- 27 Apr 18
It was shot in Dublin with the band's official seal of approval and includes some familiar band landmarks!
Vogue photographer and filmmaker, David Mushegain, has shared the short he’s made to accompany U2’s ‘Love Is Bigger Than Anything In Its Way’.
Explaining why he chose it after being given his pick of the Songs Of Experience album tracks by U2 manager Guy Oseary, Mushegain – who’s been documenting people in their teens and twenties here for almost a decade - says: “I gravitated towards that song immediately. It has the spirit of these young people I’d come to know, the spirit that says whatever’s in your way, you can overcome it. It’s such an uplifting song, it has such a positive spirit.”
David’s original idea had been to focus on LGBTQ individuals but the canvas broadened as the idea came together.
“While filming I didn't actually play the song for anyone which I thought was fun. I just wanted to document people being themselves and having fun and then put it to the song later. I like the mix of portraits and dancing because we get this moment to really stare at someone and appreciate their eyes, their style, and get a taste of their soul. Then when we see the dancing clips we see another side of their personality.
“The LGBTQ community is made up of course of people who are LGBTQ themselves, but the community also includes friends and family so really it's inclusive of everyone. It’s about being young and expressing yourself, it’s about how we all have friends and relatives who dress or look or style themselves differently but, as the song says, 'love is bigger than anything in its way'.
'I've always loved the LGBTQ community, I go to Pride parades around the world - I can't imagine a better party - and the idea behind the video is about a celebration, to celebrate love, to celebrate individuality, to celebrate everyone."
U2 fans will love the shots of the stretch of coast that Bono calls home.
“The song talks about Killiney Bay so we went out to Killiney to meet people there, I hope it captures a special sense of Dublin. I had a feeling that people often think of Ireland as religious, as Catholic and closed but many of its young people are more open than anywhere. If people are maybe from a small town and don’t feel accepted, often they head to Dublin.”

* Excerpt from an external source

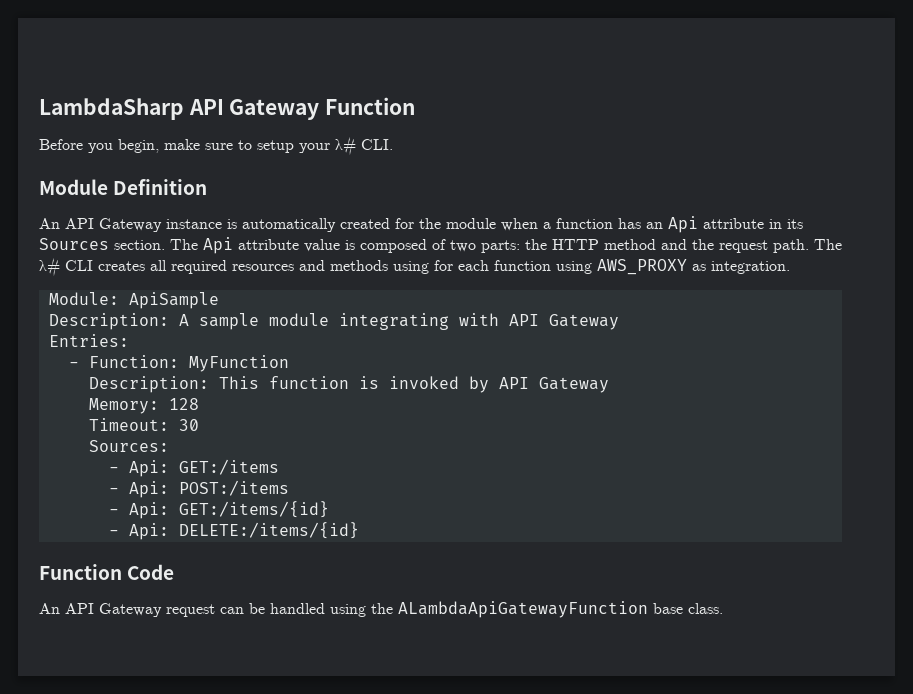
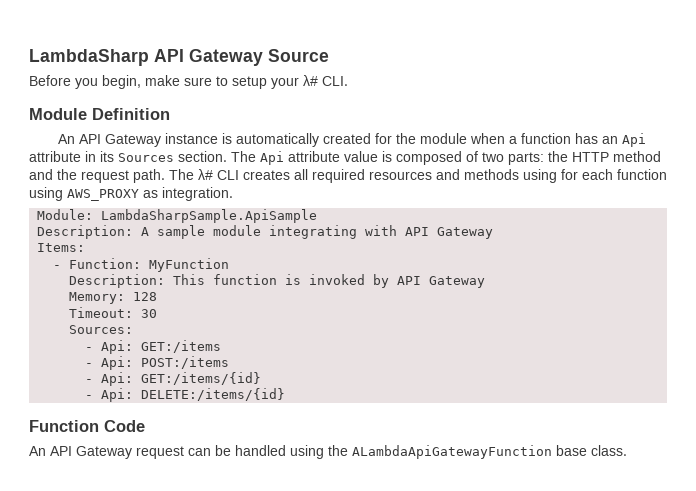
[325,97,416,115] Function -> [268,49,329,62] Source
[128,292,219,309] ApiSample -> [101,209,318,223] LambdaSharpSample.ApiSample
[48,334,129,347] Entries: -> [37,243,86,252] Items:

David was very taken by the teenager who remarked to him: “I’m not from Dublin but since I moved here I feel like I can really be myself, that’s really nice… back home I would be ridiculed for dressing the way I do but here it’s good.”
Resumes Mushegain: “I’ve found people who are free to be who they want to be, to act how they want to act and dress how they want to dress. There would be some cities where people would be wary of what I was trying to do but not here, they really get into this, the way they styled themselves, the make up, how they went for it during filming.”